### Consigne de travail
Poursuivez, s'il vous plaît, l'extrait sur les lapsus à partir de sa dernière phrase.

### Extrait choisi
= = = = = = =
Rappelez-vous le cas de ce jeune homme qui s’est offert à accompagner une dame qu’il ne connaissait pas par le mot begleit-digen. Nous nous sommes permis de décomposer le mot en begleiten (accompagner) et beleidigen (manquer de respect), et nous étions tellement sûrs de cette interprétation que nous n’avons même pas jugé utile d’en chercher la confirmation. Vous voyez d’après ces exemples que même ces cas de lapsus, plus obscurs, se laissent expliquer par la rencontre, l’interférence des expressions verbales de deux intentions. La seule différence qui existe entre les diverses catégories de cas consiste en ce que dans certains d’entre eux, comme dans les lapsus par opposition, une intention en remplace entièrement une autre (substitution), tandis que dans d’autres cas a lieu une déformation ou une modification d’une intention par une autre, avec production de mots mixtes ayant plus ou moins de sens.

Nous croyons ainsi avoir pénétré le secret d’un grand nombre de lapsus. En maintenant cette manière de voir, nous serons à même de comprendre d’autres groupes qui paraissent encore énigmatiques. C’est ainsi qu’en ce qui concerne la déformation de noms, nous ne pouvons pas admettre qu’il s’agisse toujours d’une concurrence entre deux noms, à la fois semblables et différents. Même en l’absence de cette concurrence, la deuxième intention n’est pas difficile à découvrir. La déformation d’un nom a souvent lieu en dehors de tout lapsus. Par elle, on cherche à rendre un nom malsonnant ou à lui donner une assonance qui rappelle un objet vulgaire. C’est un genre d’insulte très répandu, auquel l’homme cultivé finit par renoncer, souvent à contrecœur. Il lui donne souvent la forme d’un « trait d’esprit », d’une qualité tout à fait inférieure. Il semble donc indiqué d’admettre que le lapsus résulte souvent d’une intention injurieuse qui se manifeste par la déformation du nom. En étendant notre conception, nous trouvons que des explications analogues valent pour certains cas de lapsus à effet comique ou absurde : « Je vous invite à demolir (aufstossen) la prospérité, de notre chef » (au lieu de : boire à la santéanstossen). Ici une disposition solennelle est troublée, contre toute attente, par l’irruption d’un mot qui éveille une représentation désagréable ; et, nous rappelant certains propos et discours injurieux, nous sommes autorisés à admettre que, dans le cas dont il s’agit, une tendance cherche à se manifester, en contradiction flagrante avec l’attitude apparemment respectueuse de l’orateur. C’est, au fond, comme si celui-ci avait voulu dire : ne croyez pas à ce que je dis, je ne parle pas sérieusement, je me moque du bonhomme, etc. Il en est sans doute de même de lapsus où des mots anodins se trouvent transformés en mots inconvenants et obscènes.
= = = = = = =
### Données sources
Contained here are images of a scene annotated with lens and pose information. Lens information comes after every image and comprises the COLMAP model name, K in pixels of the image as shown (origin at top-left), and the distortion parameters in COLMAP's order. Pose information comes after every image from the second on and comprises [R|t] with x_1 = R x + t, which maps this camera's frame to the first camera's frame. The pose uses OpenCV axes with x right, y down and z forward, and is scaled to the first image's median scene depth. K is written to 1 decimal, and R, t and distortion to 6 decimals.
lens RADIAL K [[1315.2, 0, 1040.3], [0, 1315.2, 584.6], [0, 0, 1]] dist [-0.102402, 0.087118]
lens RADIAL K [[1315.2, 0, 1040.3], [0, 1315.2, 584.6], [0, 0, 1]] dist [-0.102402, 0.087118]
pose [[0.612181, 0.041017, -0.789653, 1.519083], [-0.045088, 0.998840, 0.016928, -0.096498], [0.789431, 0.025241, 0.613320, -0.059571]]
= = = = = = =
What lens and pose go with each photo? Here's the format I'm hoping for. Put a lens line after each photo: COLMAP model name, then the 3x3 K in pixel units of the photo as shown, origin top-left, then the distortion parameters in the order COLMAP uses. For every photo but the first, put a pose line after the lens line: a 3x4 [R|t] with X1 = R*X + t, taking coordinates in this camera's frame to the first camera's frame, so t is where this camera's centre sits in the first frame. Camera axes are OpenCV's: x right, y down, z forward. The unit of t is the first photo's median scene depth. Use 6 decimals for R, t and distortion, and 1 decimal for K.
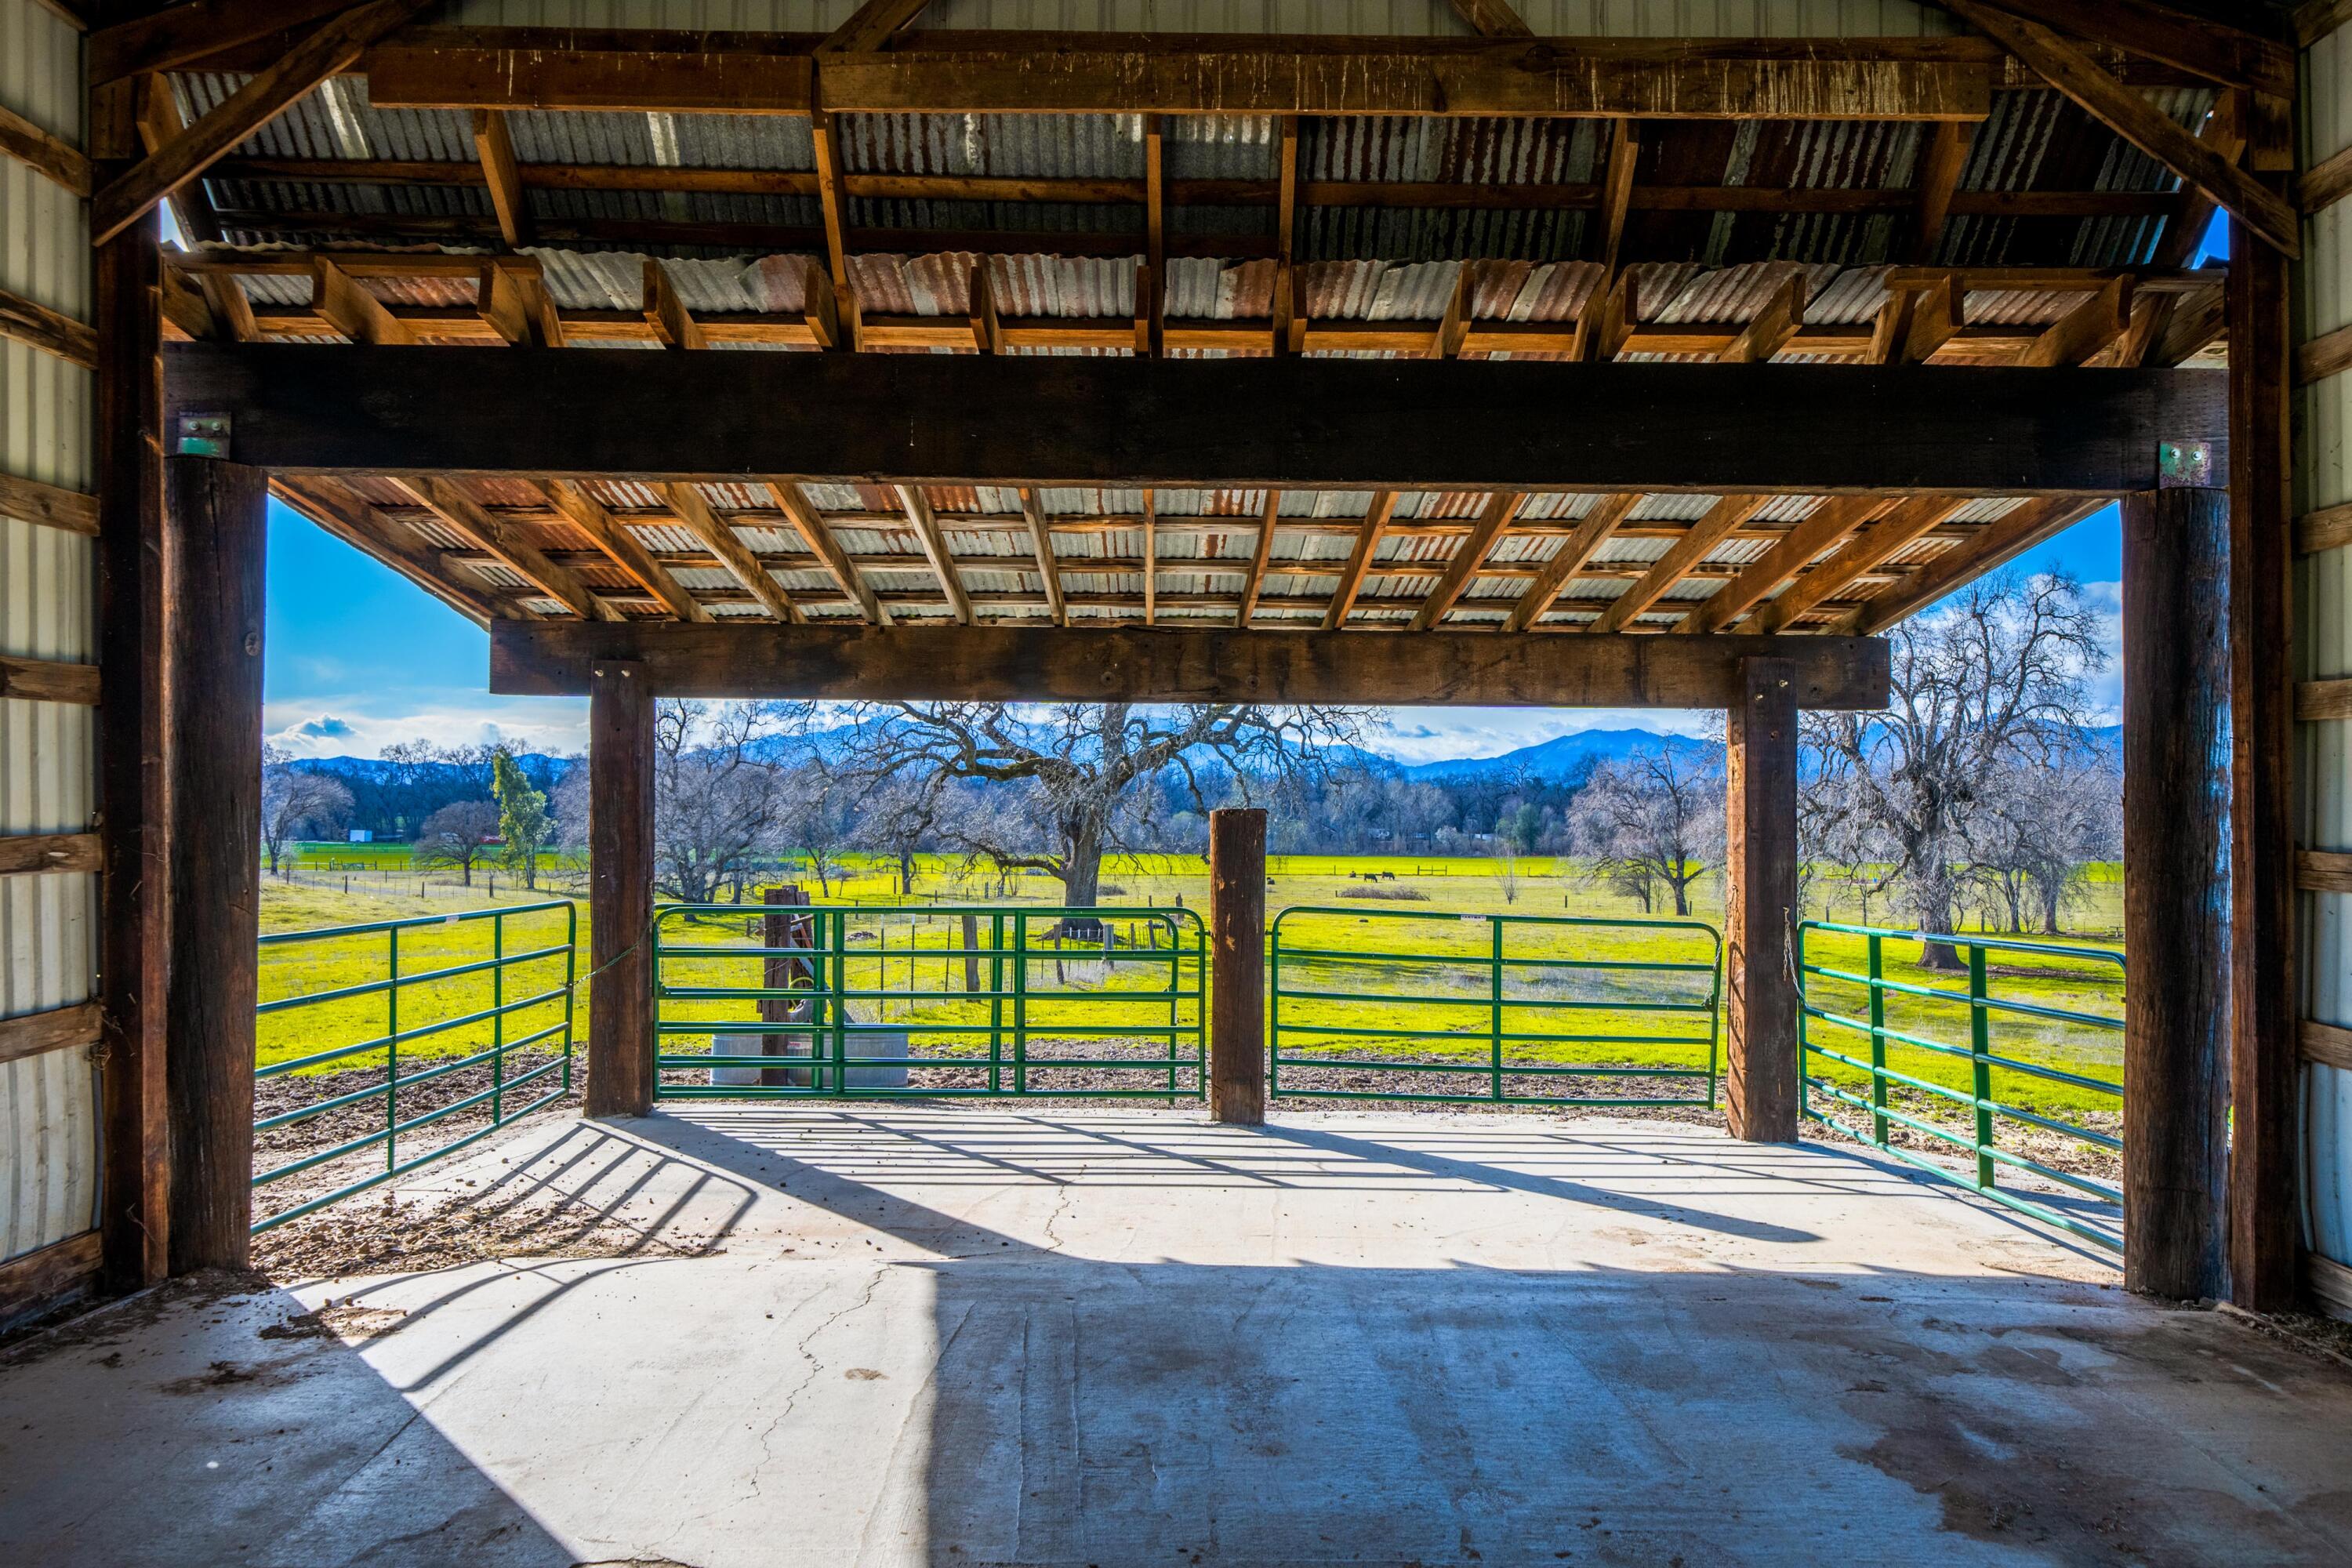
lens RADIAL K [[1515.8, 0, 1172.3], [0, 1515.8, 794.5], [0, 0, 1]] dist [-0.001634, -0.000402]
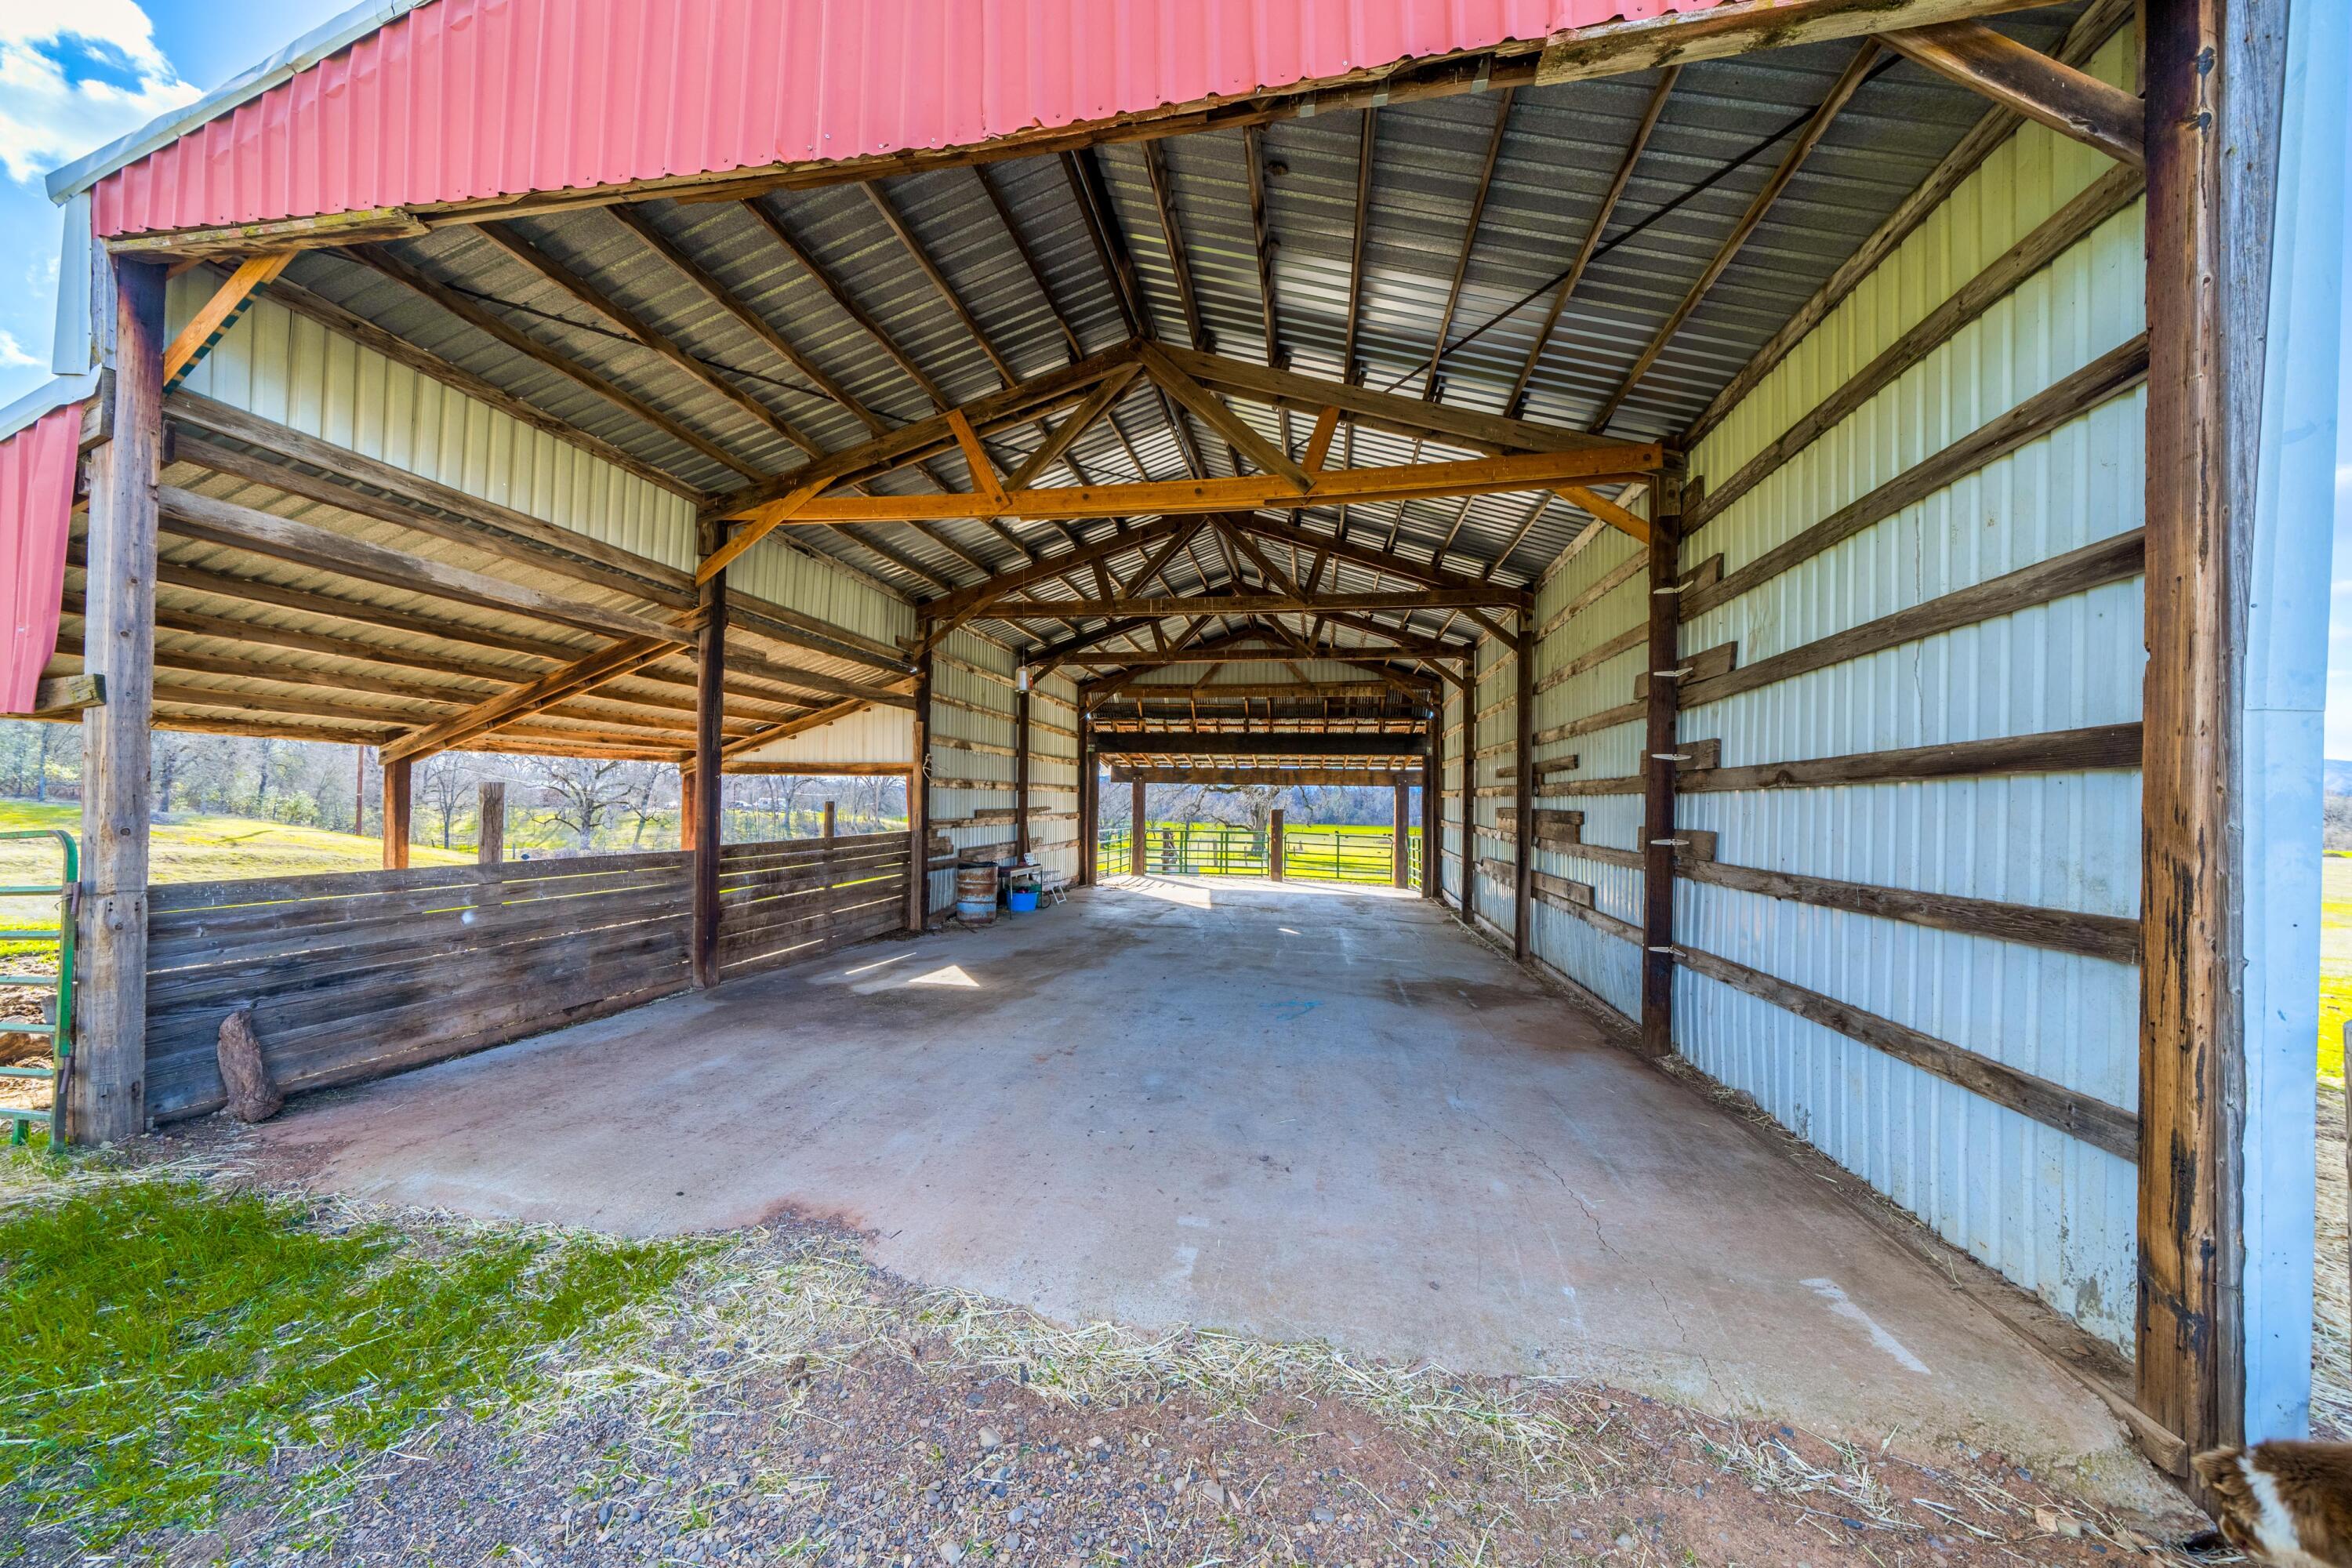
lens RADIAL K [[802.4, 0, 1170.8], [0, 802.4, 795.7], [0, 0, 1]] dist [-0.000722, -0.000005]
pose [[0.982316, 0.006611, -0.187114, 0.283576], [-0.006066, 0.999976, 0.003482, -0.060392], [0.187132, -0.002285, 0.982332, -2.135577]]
= = = = = = =
### Résultat obtenu
La tendance à cette transformation, ou plutôt à cette déformation, s’observe chez beaucoup de gens qui agissent ainsi par plaisir, pour « faire de l’esprit ». Et, en effet, chaque fois que nous entendons une pareille déformation, nous devons nous renseigner à l’effet de savoir si son auteur a voulu seulement se montrer spirituel ou s’il a laissé échapper un lapsus véritable.

Nous avons ainsi résolu avec une facilité relative l’énigme des actes manqués ! Ce ne sont pas des accidents, mais des actes psychiques sérieux, ayant un sens, produits par le concours ou, plutôt, par l’opposition de deux intentions différentes. Mais je prévois toutes les questions et tous les doutes que vous pouvez soulever à ce propos, questions et doutes qui doivent recevoir des réponses et des solutions avant que nous soyons en droit de nous réjouir de ce premier résultat obtenu. Il n’entre nullement dans mes intentions de vous pousser à des décisions hâtives. Discutons tous les points dans l’ordre, avec calme, l’un après l’autre.

Que pourriez-vous me demander ? Si je pense que l’explication que je propose est valable pour tous les cas ou seulement pour un certain nombre d’entre eux ? Si la même conception s’étend à toutes les autres variétés d’actes manqués : erreurs de lecture, d’écriture, oubli, méprise, impossibilité de retrouver un objet rangé, etc.  ? Quel rôle peuvent encore jouer la fatigue, l’excitation, la distraction, les troubles de l’attention, en présence de la nature psychique des actes manqués ? On constate, en outre que, des deux tendances concurrentes d’un acte manqué, l’une est toujours patente, l’autre non. Que fait-on pour mettre en évidence cette dernière et, lorsqu’on croit y avoir réussi, comment prouve-t-on que cette tendance, loin d’être seulement vraisemblable, est la seule possible ? Avez-vous d’autres questions encore à me poser ? Si vous n’en avez pas, je continuerai à en poser moi-même. Je vous rappellerai qu’à vrai dire les actes manqués, comme tels, nous intéressent peu, que nous voulions seulement de leur étude tirer des résultats applicables à la psychanalyse. C’est pourquoi je pose la question suivante : quelles sont ces intentions et tendances, susceptibles de troubler ainsi d’autres intentions et tendances, et quels sont les rapports existant entre les tendances troublées et les tendances perturbatrices ? C’est ainsi que notre travail ne fera que recommencer après la solution du problème.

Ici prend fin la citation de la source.